Background: Colorectal cancer (CRC) is a malignant cancer with a high mortality. Accumulating studies have revealed that mRNAs involved in ceRNA (competing endogenous RNA) network are implicated in the tumorigenesis and development of CRC. Here, we aimed to elucidate the ceRNA network involving Src kinase associated phosphoprotein 1 (SKAP1) in the biological characteristics of CRC. Methods: Expression levels of genes in colon adenocarcinoma (COAD) samples and prognosis of COAD patients were predicted using publicly available online tool. 3-(4,5-Dimethylthiazol-2-yl)-2,5-diphenyltetrazolium bromide (MTT), clony formation and Transwell assays were conducted to test the biological functions of SKAP1 and THUMPD3 antisense RNA 1 (THUMPD3-AS1) in CRC cells. Western blot was used to measure the protein levels of SKAP1. Gene expression in CRC cells was detected by reverse transcription quantitative polymerase chain reaction (RT-qPCR). The interaction between miR-218-5p and THUMPD3-AS1 (or SKAP1) was verified by RNA pulldown and luciferase reporter assays. Results: SKAP1 was upregulated in COAD tissues and CRC cells and it reflected a poor prognosis in patients with COAD. SKAP1 knockdown inhibited CRC (HT-29 and HCT-116) cell proliferation, migration and invasion. Mechanistically, THUMPD3-AS1 acted as a ceRNA to sponge miR-218-5p and subsequently upregulated SKAP1 expression in CRC cells. SKAP1 overexpression reversed the suppressive effect of THUMPD3-AS1 knockdown on proliferation, migration and invision of CRC cells. Conclusions:THUMPD3-AS1 promotes CRC cell growth and aggressiveness by regulating the miR-218-5p/SKAP1 axis.
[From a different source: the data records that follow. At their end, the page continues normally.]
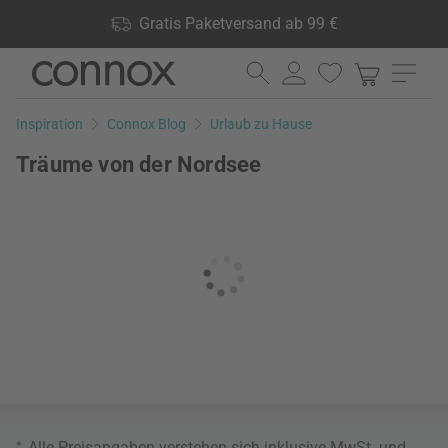
Shop Vorteile: Gratis Paketversand ab 99 €, 24.000 Produkte
Gratis Paketversand ab 99 €
lagernd, 60 Tage Rückgaberecht
Direkt
Direkt
zum
zum
Seiteninhalt
Suchfeld
Inspiration
Connox Blog
Urlaub zu Hause
springen
springen
Träume von der Nordsee
*
Alle Preisangaben verstehen sich inklusive MwSt. und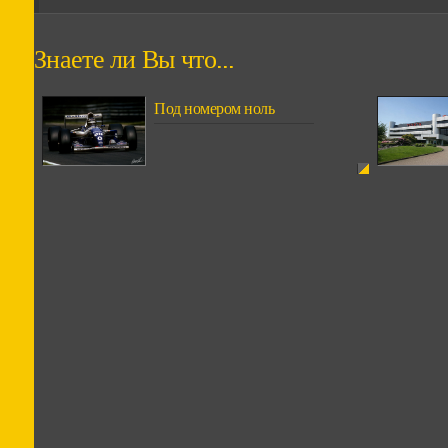
Знаете ли Вы что...
Под номером ноль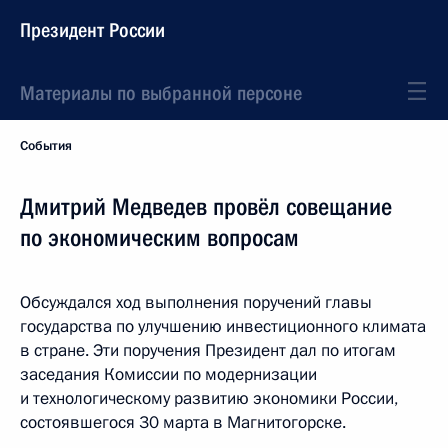
Президент России
Материалы по выбранной персоне
События
Дмитрий Медведев провёл совещание
по экономическим вопросам
Обсуждался ход выполнения поручений главы
государства по улучшению инвестиционного климата
в стране. Эти поручения Президент дал по итогам
заседания Комиссии по модернизации
и технологическому развитию экономики России,
состоявшегося 30 марта в Магнитогорске.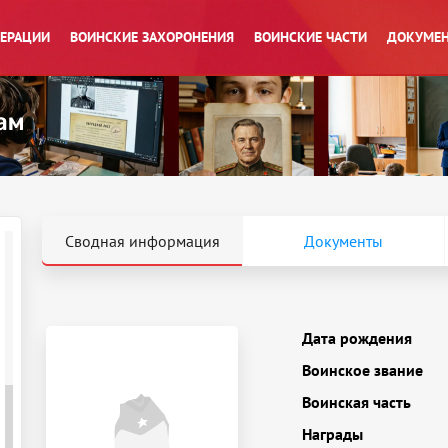
ПЕРАЦИИ
ВОИНСКИЕ ЗАХОРОНЕНИЯ
ВОИНСКИЕ ЧАСТИ
ДОКУМЕН
Сводная информация
Документы
Дата рождения
Воинское звание
Воинская часть
Награды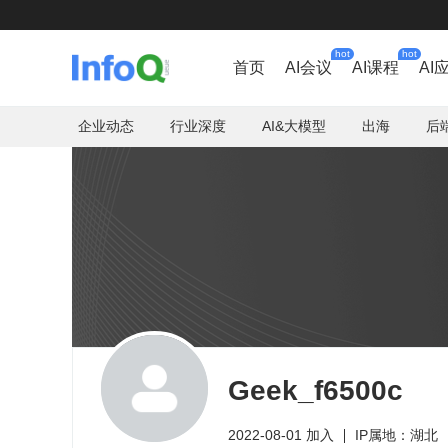
hot
hot
首页
AI会议
AI课程
AI
企业动态
行业深度
AI&大模型
出海
后
Geek_f6500c
2022-08-01 加入
IP属地：湖北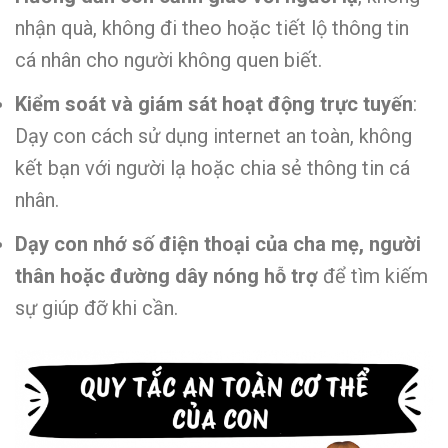
nhận quà, không đi theo hoặc tiết lộ thông tin
cá nhân cho người không quen biết.
Kiểm soát và giám sát hoạt động trực tuyến
:
Dạy con cách sử dụng internet an toàn, không
kết bạn với người lạ hoặc chia sẻ thông tin cá
nhân.
Dạy con nhớ số điện thoại của cha mẹ, người
thân hoặc đường dây nóng hỗ trợ
để tìm kiếm
sự giúp đỡ khi cần.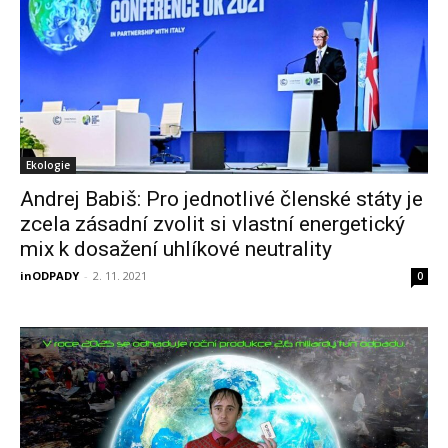
Ekologie
Andrej Babiš: Pro jednotlivé členské státy je
zcela zásadní zvolit si vlastní energetický
mix k dosažení uhlíkové neutrality
inODPADY
-
2. 11. 2021
0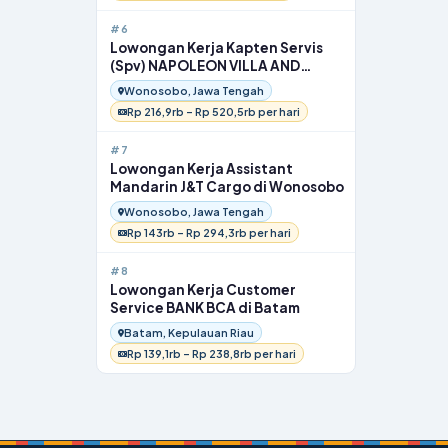
#6
Lowongan Kerja Kapten Servis
(Spv) NAPOLEON VILLA AND
RESTO di Wonosobo
Wonosobo, Jawa Tengah
Rp 216,9rb – Rp 520,5rb per hari
#7
Lowongan Kerja Assistant
Mandarin J&T Cargo di Wonosobo
Wonosobo, Jawa Tengah
Rp 143rb – Rp 294,3rb per hari
#8
Lowongan Kerja Customer
Service BANK BCA di Batam
Batam, Kepulauan Riau
Rp 139,1rb – Rp 238,8rb per hari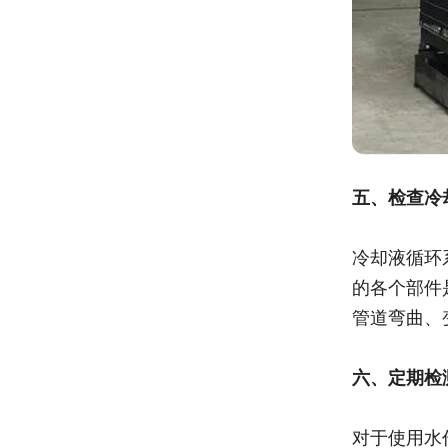
五、检查冷
冷却液循环
的各个部件
管道弯曲、
六、定期检
对于使用水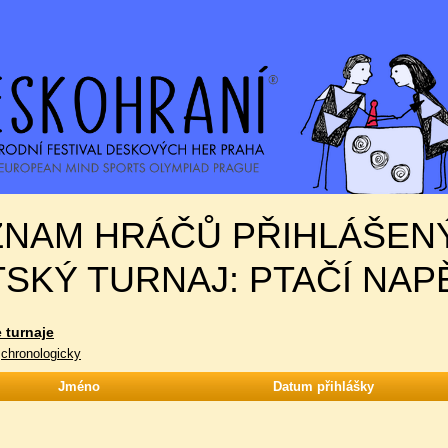
ZNAM HRÁČŮ PŘIHLÁŠEN
SKÝ TURNAJ: PTAČÍ NAP
 turnaje
|
chronologicky
Jméno
Datum přihlášky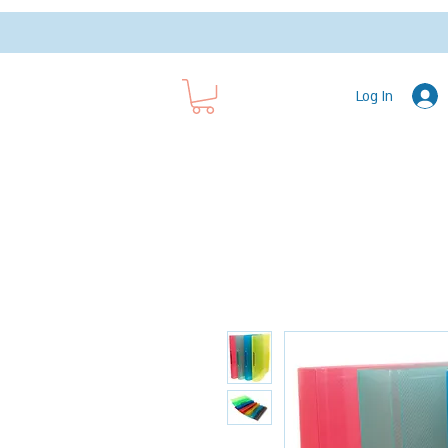
Log In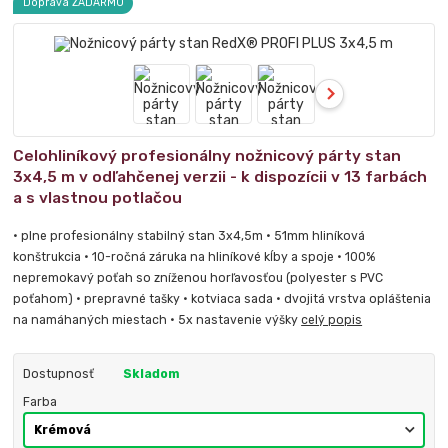
Doprava ZADARMO
Celohliníkový profesionálny nožnicový párty stan
3x4,5 m v odľahčenej verzii - k dispozícii v 13 farbách
a s vlastnou potlačou
• plne profesionálny stabilný stan 3x4,5m • 51mm hliníková
konštrukcia • 10-ročná záruka na hliníkové kĺby a spoje • 100%
nepremokavý poťah so zníženou horľavosťou (polyester s PVC
poťahom) • prepravné tašky • kotviaca sada • dvojitá vrstva opláštenia
na namáhaných miestach • 5x nastavenie výšky
celý popis
Dostupnosť
Skladom
Farba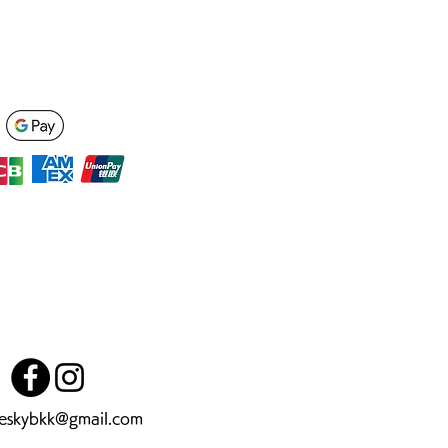
heskybkk@gmail.com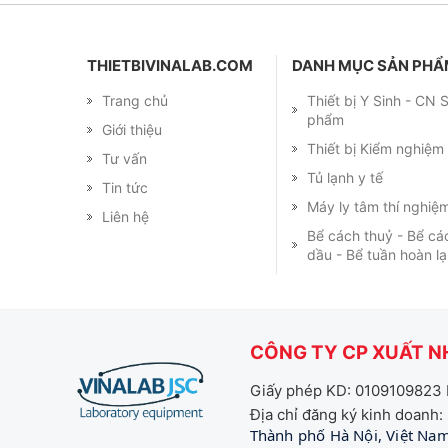
THIETBIVINALAB.COM
DANH MỤC SẢN PH
Trang chủ
Thiết bị Y Sinh - CN
phẩm
Giới thiệu
Thiết bị Kiểm nghiệ
Tư vấn
Tủ lạnh y tế
Tin tức
Máy ly tâm thí nghiệ
Liên hệ
Bể cách thuỷ - Bể cá
dầu - Bể tuần hoàn l
CÔNG TY CP XUẤT NH
Giấy phép KD: 0109109823 
Địa chỉ đăng ký kinh doanh:
Thành phố Hà Nội, Việt Na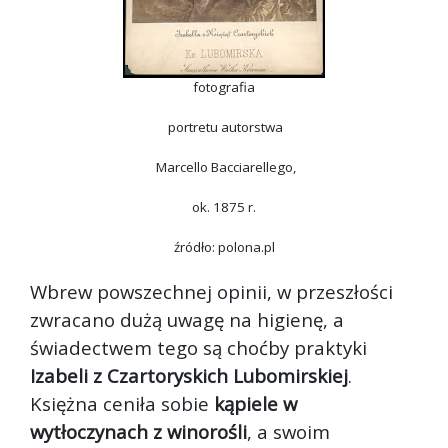
fotografia
portretu autorstwa
Marcello Bacciarellego,
ok. 1875 r.
źródło: polona.pl
Wbrew powszechnej opinii, w przeszłości
zwracano dużą uwagę na higienę, a
świadectwem tego są choćby praktyki
Izabeli z Czartoryskich Lubomirskiej
.
Księżna ceniła sobie
kąpiele w
wytłoczynach z winorośli
, a swoim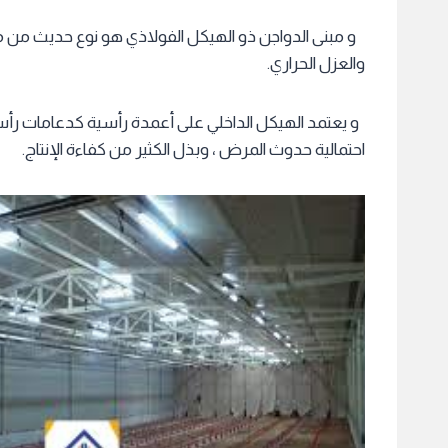
و مبنى الدواجن ذو الهيكل الفولاذي هو نوع حديث من مبان
والعزل الحراري.
و يعتمد الهيكل الداخلي على أعمدة رأسية كدعامات رأسية
احتمالية حدوث المرض ، وبذل الكثير من كفاءة الإنتاج.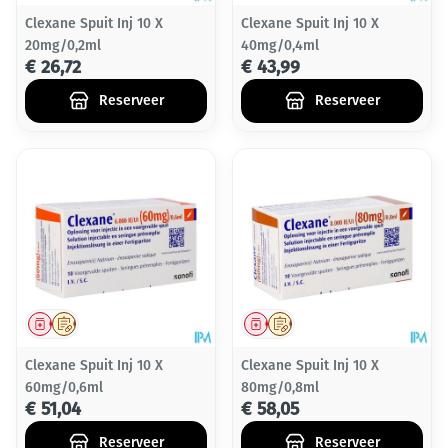
Clexane Spuit Inj 10 X
Clexane Spuit Inj 10 X
20mg/0,2ml
40mg/0,4ml
€ 26,72
€ 43,99
Reserveer
Reserveer
Geneesmiddel
Op voorschrift
Geneesmiddel
Op voorschrift
Clexane Spuit Inj 10 X
Clexane Spuit Inj 10 X
60mg/0,6ml
80mg/0,8ml
€ 51,04
€ 58,05
Reserveer
Reserveer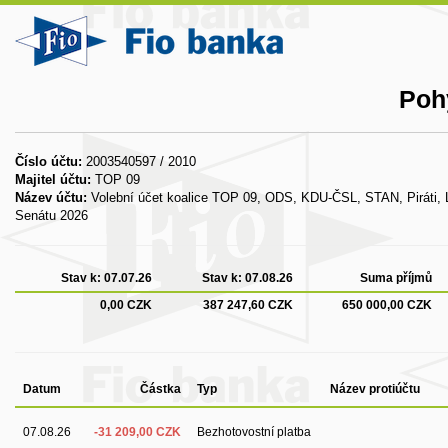
Poh
Číslo účtu:
2003540597 / 2010
Majitel účtu:
TOP 09
Název účtu:
Volební účet koalice TOP 09, ODS, KDU-ČSL, STAN, Piráti, 
Senátu 2026
Stav k:
07.07.26
Stav k:
07.08.26
Suma příjmů
0,00 CZK
387 247,60 CZK
650 000,00 CZK
Datum
Částka
Typ
Název protiúčtu
07.08.26
-31 209,00 CZK
Bezhotovostní platba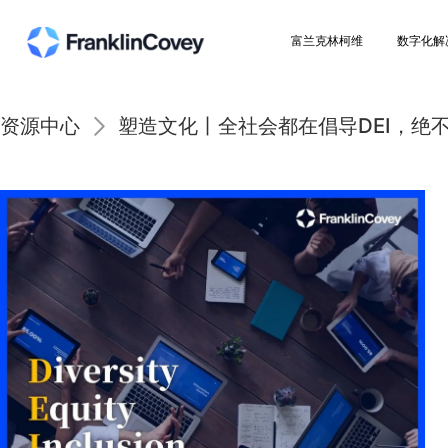
富兰克林柯维
资源中心
塑造文化丨全社会都在倡导D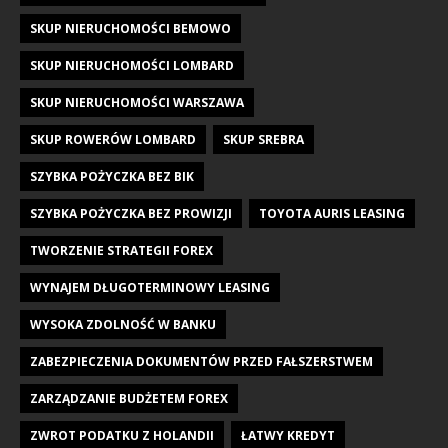
SKUP NIERUCHOMOŚCI BEMOWO
SKUP NIERUCHOMOŚCI LOMBARD
SKUP NIERUCHOMOŚCI WARSZAWA
SKUP ROWERÓW LOMBARD
SKUP SREBRA
SZYBKA POŻYCZKA BEZ BIK
SZYBKA POŻYCZKA BEZ PROWIZJI
TOYOTA AURIS LEASING
TWORZENIE STRATEGII FOREX
WYNAJEM DŁUGOTERMINOWY LEASING
WYSOKA ZDOLNOŚĆ W BANKU
ZABEZPIECZENIA DOKUMENTÓW PRZED FAŁSZERSTWEM
ZARZĄDZANIE BUDŻETEM FOREX
ZWROT PODATKU Z HOLANDII
ŁATWY KREDYT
背景：结直肠癌（CRC）是一种死亡率较高的恶性肿瘤。越来越多的研究表明，参与 ceRNA（竞争性内源性 RNA）网络的 mRNA 与结直肠癌的肿瘤发生和发展有关。在这里，我们的目的是阐明 CRC 生物学特征中涉及 Src 激酶相关磷蛋白 1 (SKAP1) 的 ceRNA 网络。方法：使用公开的在线工具预测结肠腺癌（COAD）样本中基因的表达水平和 COAD 患者的预后。进行3-(4,5-二甲基噻唑-2-基)-2,5-二苯基四唑溴化物(MTT)、克隆形成和Transwell实验来测试SKAP1和THUMPD3反义RNA 1 (THUMPD3-AS1)在结直肠癌中的生物学功能细胞。Western blot用于测量SKAP1的蛋白水平。通过逆转录定量聚合酶链反应（RT-qPCR）检测CRC细胞中的基因表达。通过 RNA Pulldown 和荧光素酶报告基因测定验证了 miR-218-5p 和 THUMPD3-AS1（或 SKAP1）之间的相互作用。结果：SKAP1在COAD组织和CRC细胞中表达上调，反映COAD患者预后不良。SKAP1 敲低抑制 CRC（HT-29 和 HCT-116）细胞增殖、迁移和侵袭。从机制上讲，THUMPD3-AS1 作为 ceRNA 海绵 miR-218-5p，随后上调 CRC 细胞中 SKAP1 的表达。SKAP1 过表达逆转了 THUMPD3-AS1 敲低对 CRC 细胞增殖、迁移和浸润的抑制作用。结论：THUMPD3-AS1通过调节miR-218-5p/SKAP1轴促进CRC细胞生长和侵袭性。